The problem is:
- A Company belongs to a sector.
- A Company produces products.
- A Sector contains products.
- A Product belongs to sectors.
Three entities: Company, Sector and Product. And it's a ternary relationship, right?
The dilemma is:
I follow the above modeling. But I don't know how much hassle I'll get in the implementation and in the day-to-day use of the database. I'm saying that because the user could register the product "chair", but also "chairs", but also "wood chairs", etc...
How would I treat that singular-plural-adjective-grammar-etc trouble, under that modeling?
How would I guarantee to the user that no matter how he types "chair" (singular, plural, with or without adjectives), he will get all the results that the database can provide?
I do not follow the modeling. I skip the Product entity, and just make an attribute "products" in the parent entity, which is Company. That attribute would be a big string containing all the products.

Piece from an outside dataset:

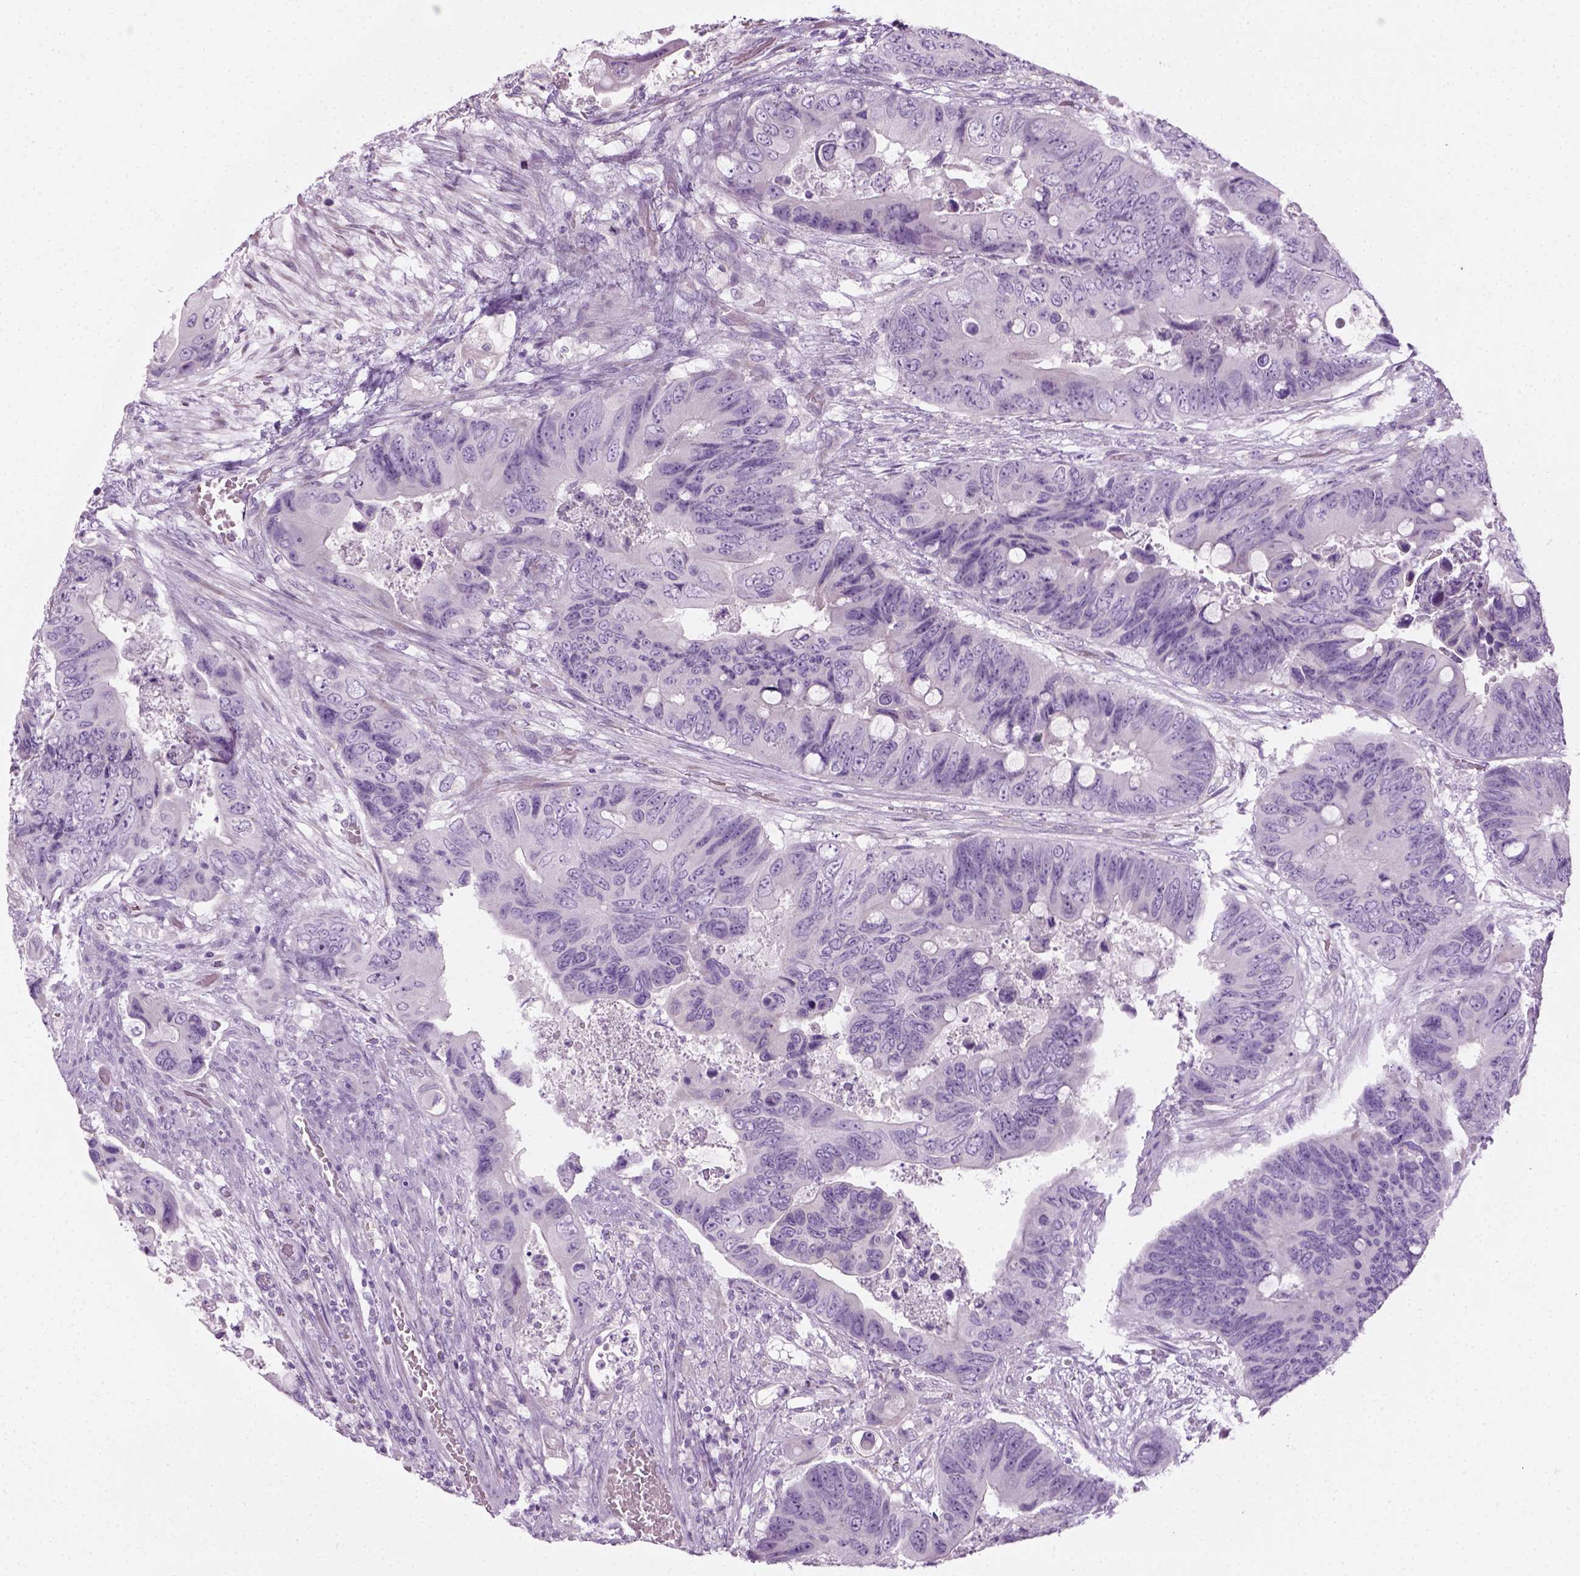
{"staining": {"intensity": "negative", "quantity": "none", "location": "none"}, "tissue": "colorectal cancer", "cell_type": "Tumor cells", "image_type": "cancer", "snomed": [{"axis": "morphology", "description": "Adenocarcinoma, NOS"}, {"axis": "topography", "description": "Rectum"}], "caption": "Immunohistochemistry image of neoplastic tissue: colorectal adenocarcinoma stained with DAB (3,3'-diaminobenzidine) reveals no significant protein expression in tumor cells. (Immunohistochemistry, brightfield microscopy, high magnification).", "gene": "CIBAR2", "patient": {"sex": "male", "age": 63}}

Example: The company 'Wood Corporation' has the attribute "products" equal to "chair chairs woods wood metal metals ..." (space-separated values). It looks a very ugly solution and very prone to bad data input by the user.
What do you think? What are the common practices/solutions? How to treat the grammar variations?
Maybe I'm just looking too far forward (tables, implementation, use), because I'm just in the modeling phase. Yet, those concerns keep arising, I can't avoid it and it bites my neurons.